Work to complete: In the records that follow, find the line with "coche de asistencia neutral de Shimano"; from there, retype every line exactly through the line with "de ocupar relleno para trampas", which also belongs to the answer.

Information provided:
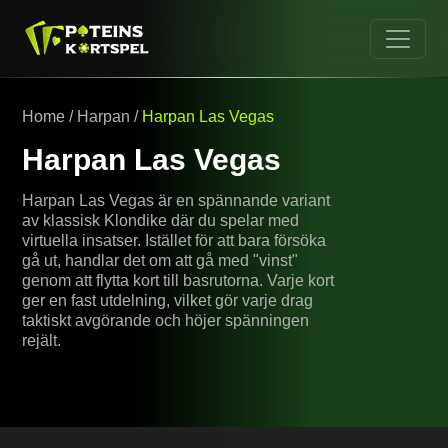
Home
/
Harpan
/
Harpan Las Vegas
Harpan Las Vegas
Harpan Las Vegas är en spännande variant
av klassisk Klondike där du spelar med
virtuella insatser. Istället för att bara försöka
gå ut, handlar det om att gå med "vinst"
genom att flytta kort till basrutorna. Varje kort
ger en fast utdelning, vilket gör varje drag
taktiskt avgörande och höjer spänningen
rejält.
...
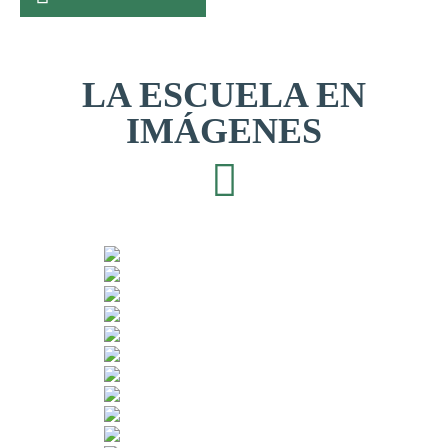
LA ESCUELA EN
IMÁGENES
--
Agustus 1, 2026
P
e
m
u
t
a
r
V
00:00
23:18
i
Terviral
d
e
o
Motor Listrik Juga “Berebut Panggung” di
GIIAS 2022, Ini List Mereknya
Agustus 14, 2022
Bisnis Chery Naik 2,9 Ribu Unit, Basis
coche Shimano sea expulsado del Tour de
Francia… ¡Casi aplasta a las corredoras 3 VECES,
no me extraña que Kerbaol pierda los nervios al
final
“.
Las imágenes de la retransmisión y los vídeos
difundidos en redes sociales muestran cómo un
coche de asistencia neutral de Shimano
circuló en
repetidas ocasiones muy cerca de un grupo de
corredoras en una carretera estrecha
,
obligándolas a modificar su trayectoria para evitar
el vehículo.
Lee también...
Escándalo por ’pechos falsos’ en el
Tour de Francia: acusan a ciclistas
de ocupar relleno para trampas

Problem solution:
coche de asistencia neutral de Shimano
circuló en
repetidas ocasiones muy cerca de un grupo de
corredoras en una carretera estrecha
,
obligándolas a modificar su trayectoria para evitar
el vehículo.
Lee también...
Escándalo por ’pechos falsos’ en el
Tour de Francia: acusan a ciclistas
de ocupar relleno para trampas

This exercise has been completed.